--- YOUR OBJECTIVE ---
Nothing but the lines from the start of the records through the line that contains "staining of breast" is to be copied, and each is to be copied exactly.

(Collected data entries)

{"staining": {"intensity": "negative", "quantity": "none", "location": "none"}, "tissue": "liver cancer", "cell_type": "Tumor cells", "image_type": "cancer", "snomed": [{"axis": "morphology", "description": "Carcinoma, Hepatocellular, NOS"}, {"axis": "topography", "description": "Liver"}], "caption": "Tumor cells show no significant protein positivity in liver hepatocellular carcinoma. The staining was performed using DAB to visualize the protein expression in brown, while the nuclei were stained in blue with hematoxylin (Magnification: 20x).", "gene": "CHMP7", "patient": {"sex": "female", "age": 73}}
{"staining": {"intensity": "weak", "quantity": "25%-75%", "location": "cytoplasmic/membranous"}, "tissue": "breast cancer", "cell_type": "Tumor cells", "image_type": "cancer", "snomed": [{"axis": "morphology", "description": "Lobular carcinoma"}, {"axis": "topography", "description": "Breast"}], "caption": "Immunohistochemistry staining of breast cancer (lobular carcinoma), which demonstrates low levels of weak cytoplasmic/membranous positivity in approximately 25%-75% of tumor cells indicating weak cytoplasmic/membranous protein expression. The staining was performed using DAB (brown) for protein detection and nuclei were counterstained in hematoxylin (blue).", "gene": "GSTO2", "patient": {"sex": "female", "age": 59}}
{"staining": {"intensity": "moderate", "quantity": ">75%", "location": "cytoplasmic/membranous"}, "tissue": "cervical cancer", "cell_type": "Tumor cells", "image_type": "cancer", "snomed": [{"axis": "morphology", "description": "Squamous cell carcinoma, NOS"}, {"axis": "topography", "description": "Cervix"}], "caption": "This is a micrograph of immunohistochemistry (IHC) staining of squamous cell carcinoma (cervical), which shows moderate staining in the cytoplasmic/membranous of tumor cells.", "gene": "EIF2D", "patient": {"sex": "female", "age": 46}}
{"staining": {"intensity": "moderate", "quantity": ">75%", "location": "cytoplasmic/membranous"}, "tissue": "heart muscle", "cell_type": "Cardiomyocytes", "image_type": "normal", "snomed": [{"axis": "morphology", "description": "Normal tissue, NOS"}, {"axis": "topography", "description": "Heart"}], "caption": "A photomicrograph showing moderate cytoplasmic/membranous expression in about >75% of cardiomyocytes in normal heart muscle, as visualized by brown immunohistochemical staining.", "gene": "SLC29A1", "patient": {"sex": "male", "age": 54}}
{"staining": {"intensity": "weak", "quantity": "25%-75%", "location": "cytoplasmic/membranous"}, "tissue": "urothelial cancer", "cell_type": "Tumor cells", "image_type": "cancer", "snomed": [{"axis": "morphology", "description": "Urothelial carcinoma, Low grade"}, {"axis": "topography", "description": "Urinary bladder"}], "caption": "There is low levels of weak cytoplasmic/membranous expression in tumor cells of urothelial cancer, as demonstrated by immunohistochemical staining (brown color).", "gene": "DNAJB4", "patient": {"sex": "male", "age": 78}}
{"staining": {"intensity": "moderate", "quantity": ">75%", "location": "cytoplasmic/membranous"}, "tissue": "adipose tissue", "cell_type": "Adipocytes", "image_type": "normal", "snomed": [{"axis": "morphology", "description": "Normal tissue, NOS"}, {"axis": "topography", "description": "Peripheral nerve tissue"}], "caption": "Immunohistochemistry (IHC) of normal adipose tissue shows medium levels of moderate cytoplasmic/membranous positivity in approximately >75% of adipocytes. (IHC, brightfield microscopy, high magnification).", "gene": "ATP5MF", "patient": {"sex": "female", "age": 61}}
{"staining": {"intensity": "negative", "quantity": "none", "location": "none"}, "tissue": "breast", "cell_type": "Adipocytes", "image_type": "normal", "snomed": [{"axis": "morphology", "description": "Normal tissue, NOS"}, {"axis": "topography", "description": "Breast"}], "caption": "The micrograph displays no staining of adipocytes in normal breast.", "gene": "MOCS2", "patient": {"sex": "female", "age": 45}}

--- SOLUTION TO THIS EXERCISE ---
{"staining": {"intensity": "negative", "quantity": "none", "location": "none"}, "tissue": "liver cancer", "cell_type": "Tumor cells", "image_type": "cancer", "snomed": [{"axis": "morphology", "description": "Carcinoma, Hepatocellular, NOS"}, {"axis": "topography", "description": "Liver"}], "caption": "Tumor cells show no significant protein positivity in liver hepatocellular carcinoma. The staining was performed using DAB to visualize the protein expression in brown, while the nuclei were stained in blue with hematoxylin (Magnification: 20x).", "gene": "CHMP7", "patient": {"sex": "female", "age": 73}}
{"staining": {"intensity": "weak", "quantity": "25%-75%", "location": "cytoplasmic/membranous"}, "tissue": "breast cancer", "cell_type": "Tumor cells", "image_type": "cancer", "snomed": [{"axis": "morphology", "description": "Lobular carcinoma"}, {"axis": "topography", "description": "Breast"}], "caption": "Immunohistochemistry staining of breast cancer (lobular carcinoma), which demonstrates low levels of weak cytoplasmic/membranous positivity in approximately 25%-75% of tumor cells indicating weak cytoplasmic/membranous protein expression. The staining was performed using DAB (brown) for protein detection and nuclei were counterstained in hematoxylin (blue).", "gene": "GSTO2", "patient": {"sex": "female", "age": 59}}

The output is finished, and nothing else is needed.